Una vita tranquilla è l’ultimo film di Claudio Cupellini, ed è tutto ciò che il protagonista, Rosario Russo – Toni Servillo – aveva chiesto al suo destino. Rosario è stato un camorrista pluriomicida, ed è fuggito in Germania, dalle parti di Francoforte, dopo aver abbandonato il suo paese, la moglie e il figlio, per non essere a sua volta ucciso. Il racconto di Cupellini inizia quindici anni dopo: Rosario ha una nuova identità, una moglie tedesca e un figlio di nove anni. Tutte le persone del suo passato lo credono morto. Solo Diego, il figlio lasciato in Italia, conosce la verità.
Quasi A History of Violence, ma con Servillo e senza Cronenberg.
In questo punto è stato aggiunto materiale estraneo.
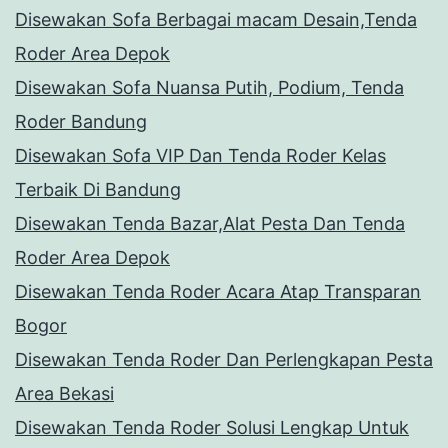
Disewakan Sofa Berbagai macam Desain,Tenda
Roder Area Depok
Disewakan Sofa Nuansa Putih, Podium, Tenda
Roder Bandung
Disewakan Sofa VIP Dan Tenda Roder Kelas
Terbaik Di Bandung
Disewakan Tenda Bazar,Alat Pesta Dan Tenda
Roder Area Depok
Disewakan Tenda Roder Acara Atap Transparan
Bogor
Disewakan Tenda Roder Dan Perlengkapan Pesta
Area Bekasi
Disewakan Tenda Roder Solusi Lengkap Untuk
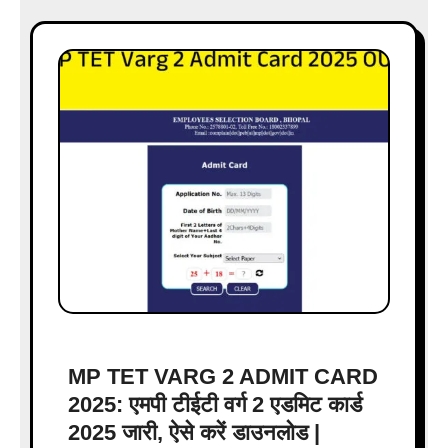
MP TET VARG 2 ADMIT CARD
2025: एमपी टीईटी वर्ग 2 एडमिट कार्ड
2025 जारी, ऐसे करें डाउनलोड |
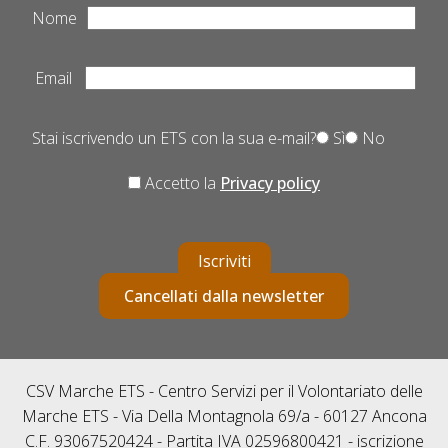
Nome
Email
Stai iscrivendo un ETS con la sua e-mail?
Sì
No
Accetto la
Privacy policy
Iscriviti
Cancellati dalla newsletter
CSV Marche ETS - Centro Servizi per il Volontariato delle
Marche ETS - Via Della Montagnola 69/a - 60127 Ancona
C.F. 93067520424 - Partita IVA 02596800421 - iscrizione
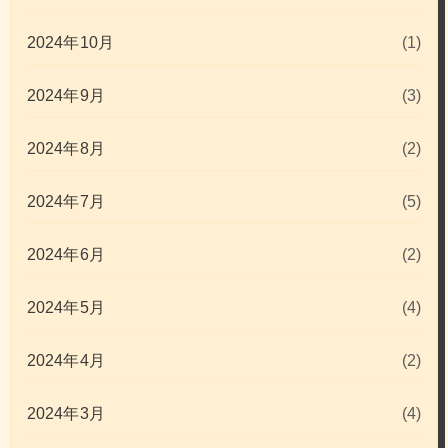
2024年10月
(1)
2024年9月
(3)
2024年8月
(2)
2024年7月
(5)
2024年6月
(2)
2024年5月
(4)
2024年4月
(2)
2024年3月
(4)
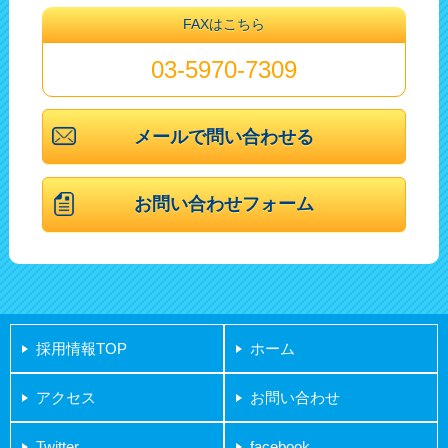
FAXはこちら
03-5970-7309
メールで問い合わせる
お問い合わせフォーム
採用情報TOP
ホーム
アクセス
お問い合わせ
Twitter
facebook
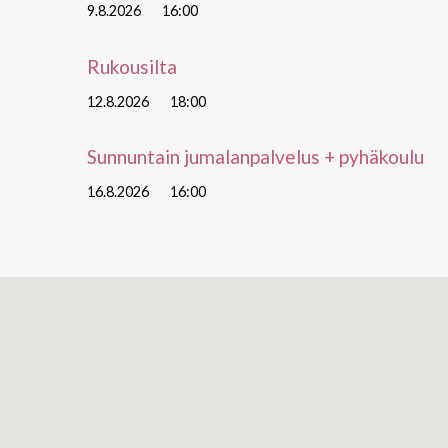
9.8.2026
16:00
Rukousilta
12.8.2026
18:00
Sunnuntain jumalanpalvelus + pyhäkoulu
16.8.2026
16:00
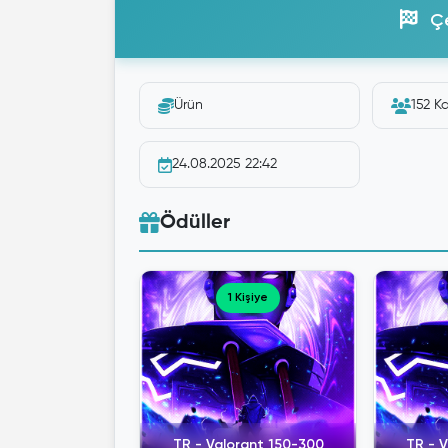
Çe
Ürün
152 Ka
24.08.2025 22:42
Ödüller
1 Kişiye
TR - Valorant 150-300
TR - 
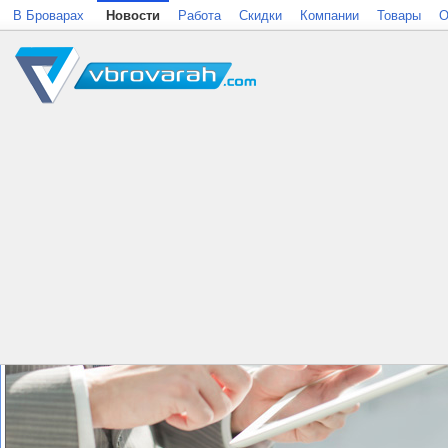
В Броварах
Новости
Работа
Скидки
Компании
Товары
О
La storia ha inizio con una battuta di caccia al cinghiale che Rosario cucinerà nel suo ristorante, da Rosario, il giorno in cui il passato irrompe nella sua vita devastandola. Il cinghiale viene servito con i granchi ad avventori tedeschi. Non sappiamo se i granchi siano stati usati come antipasto o come contorno al cinghiale ma, data la bizzarria dell’accostamento, il dettaglio diventa irrilevante, come è irrilevante il fatto che i granchi preparati, a noi siano sembrati scampi. L’aiuto cuoco, tenacemente contrario a contaminare la selvaggina con i crostacei e viceversa, disquisisce a lungo circa le possibilità limitate che una cucina “mare e monti” può proporre: quando i monti si uniscono al mare, “tattalpiù possiamo parlare di funghi”. Rosario pone fine alla diatriba con una frase che non vorrebbe lasciare spazio a repliche: “questi sono tedeschi, si mangiano tutto”.
In realtà l’affermazione, oltre ad essere politicamente scorretta, non corrisponde più al vero, ormai da alcuni anni. Il piacere che il popolo tedesco trae dalla buona cucina va aumentando. La Germania è il secondo paese europeo, dopo la Francia, ad avere il maggior numero di ristoranti con le tre stelle della guida Michelin. E’ noto che la grande cucina ha un influsso positivo sulla cucina di base – o è la cucina di base ad influenzare l’alta cucina? -, comunque sia in Germania, mediamente, si mangia molto bene.
La selvaggina è parte della tradizione culinaria tedesca. Se proprio dobbiamo mangiare il cinghiale, il porco spinoso, come lo chiamavano gli antichi cucinieri, proviamo a prepararlo aromatizzandolo con erbe e frutti di bosco.
Per quattro: prendete un chilo di spalla e tagliatela a dadi, metteteli in una terrina con sedano, cipolla e carota tritate grossolanamente, uno spicchio d’aglio, salvia, timo, rosmarino e alcune bacche di ginepro. Coprite con del vino rosso e fate marinare per 24 ore. Scolate la carne e le verdure, rosolatele in una casseruola con un po’ di burro e olio extravergine, salate, pepate, aggiungete il vino della marinatura e fate cuocere a fuoco basso per circa due ore e mezzo. A cottura quasi ultimata aggiungete due etti di mirtilli. A questo punto potete provare ad abbinare degli scampi, magari lardellati: incideteli sul dorso, togliete il filo nero, metteteli in una teglia, copriteli con fettine sottili di lardo di Colonnata e passateli in forno a 180° per circa cinque minuti. Probabilmente è il modo migliore per rovinare sia il lardo che gli scampi, ma stiamo parlando di un abbinamento estremo. Consigliamo di servire il tutto con una fetta di polenta preparata con mais della varietà scura “otto file”, coltivato in Garfagnana e oggi anche in Lunigiana.
Ignoriamo i crostacei che saranno stati comunque sovrastati dal cinghiale e serviamo un grande Carignano del Sulcis.